Mit anderen Worten: Die Gewerkschaftsmitgliedschaft ist den Mitarbeiterinnen und Mitarbeitern nicht „auf die Stirn geschrieben“. Für einen Arbeitgeber ist im Obsiegensfall einer Gewerkschaft nicht erkennbar, wer denn „Mitglieder der Gewerkschaft“ ist. Gehören Frau Schmid und Herr Müller auch dazu? Es wäre damit nur ohne weiteres erkennbar, was zu tun sei, wenn die Namen der Gewerkschaftsmitglieder genannt werden.

BAG löst Zwickmühle der Gewerkschaften auf

Nach der Entscheidung der Vorinstanzen befanden sich die Gewerkschaften in einer Zwickmühle. Entweder sie klagen den Anspruch für alle ein – wie in diesem Fall durch den Hauptantrag geschehen – dann verlieren die Gewerkschaften vor Gericht oder sie klagen den Anspruch für ihre namentlich benannten Mitglieder ein – dann geben sie die Anonymität ihrer Mitglieder auf.

Dieses Dilemma der Gewerkschaften hat das BAG erkannt und hierfür einen Lösungsweg gefunden. Entgegen der Auffassung der Vorinstanzen gab das BAG dem Hilfsantrag statt. Der Hilfsantrag sei zulässig, insbesondere hinreichend bestimmt, und begründet. Der schuldrechtliche Anspruch auf Durchführung eines zwischen Arbeitgeber und Gewerkschaft geschlossenen Haustarifvertrages ist auf Mitglieder der Gewerkschaft beschränkt. Für die Bestimmtheit des Hilfsantrages ist es jedoch nicht erforderlich, die Namen der Mitglieder schon im arbeitsgerichtlichen Prozess zu benennen.

Fazit und Praxisfolgen

Das BAG stärkt mit dieser Entscheidung zwar die prozessualen Rechte der Gewerkschaften. Daraus folgt aber nicht, dass ein Tarifvertrag plötzlich „allgemeinverbindlich“ wird. Der einzelnen Mitarbeiterinnen und Mitarbeiter können einen – ggf. durch die Gewerkschaft erkämpften – tarifvertraglichen Anspruch nur dann durchsetzen, wenn sie sich zu der Gewerkschaftsmitgliedschaft gegenüber dem Arbeitgeber auch bekennen.

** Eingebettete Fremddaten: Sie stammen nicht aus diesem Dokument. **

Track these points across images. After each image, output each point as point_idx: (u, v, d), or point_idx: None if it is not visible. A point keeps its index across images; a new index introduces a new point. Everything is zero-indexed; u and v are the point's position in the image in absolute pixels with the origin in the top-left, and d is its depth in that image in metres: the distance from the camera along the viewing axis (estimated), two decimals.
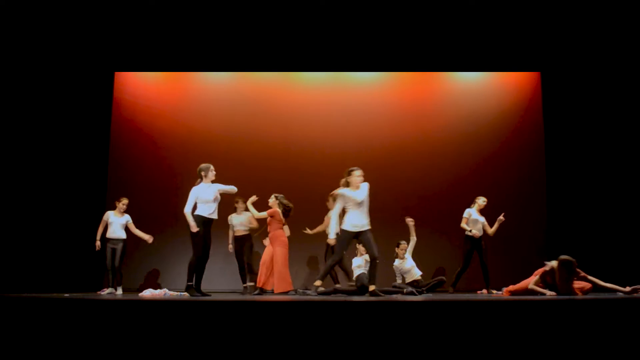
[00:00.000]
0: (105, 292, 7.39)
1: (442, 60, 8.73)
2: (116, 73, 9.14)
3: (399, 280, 7.46)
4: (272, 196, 7.44)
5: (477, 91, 9.29)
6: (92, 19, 7.88)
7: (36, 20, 7.81)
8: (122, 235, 7.47)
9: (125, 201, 7.55)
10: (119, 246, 7.43)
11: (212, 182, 6.28)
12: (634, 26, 7.85)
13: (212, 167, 6.32)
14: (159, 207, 8.80)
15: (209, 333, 4.40)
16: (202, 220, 6.11)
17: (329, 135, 9.14)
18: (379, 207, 8.77)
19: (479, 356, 4.27)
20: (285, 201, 7.41)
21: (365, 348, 4.30)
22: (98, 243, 7.46)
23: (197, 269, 6.19)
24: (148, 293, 6.85)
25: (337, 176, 8.97)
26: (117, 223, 7.45)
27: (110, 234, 7.44)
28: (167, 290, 7.09)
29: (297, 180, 8.83)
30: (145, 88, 9.31)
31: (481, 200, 7.63)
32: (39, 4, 7.61)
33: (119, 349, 4.37)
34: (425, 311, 4.51)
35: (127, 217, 7.55)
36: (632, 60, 8.12)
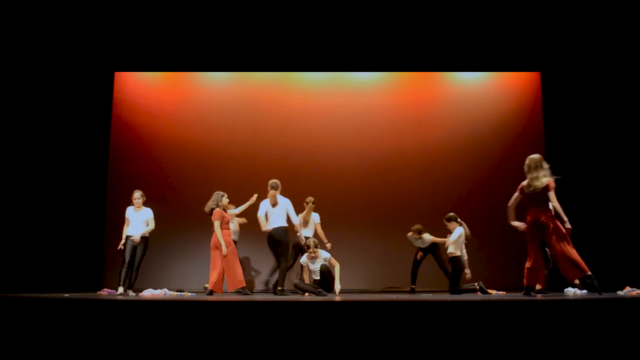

Nachdem die Namensnennung also noch nicht im arbeitsgerichtlichen Prozess erforderlich ist, ist sie es weiterhin nach dem arbeitsgerichtlichen Prozess. Über das bisherige Tabu der Gewerkschaftszugehörigkeit muss also spätestens dann gesprochen werden. Denn für die Durchsetzung ist es erforderlich, dass eine Frau Schmid oder ein Herr Müller erklären, dass sie die „Mitglieder der Gewerkschaft“ sind.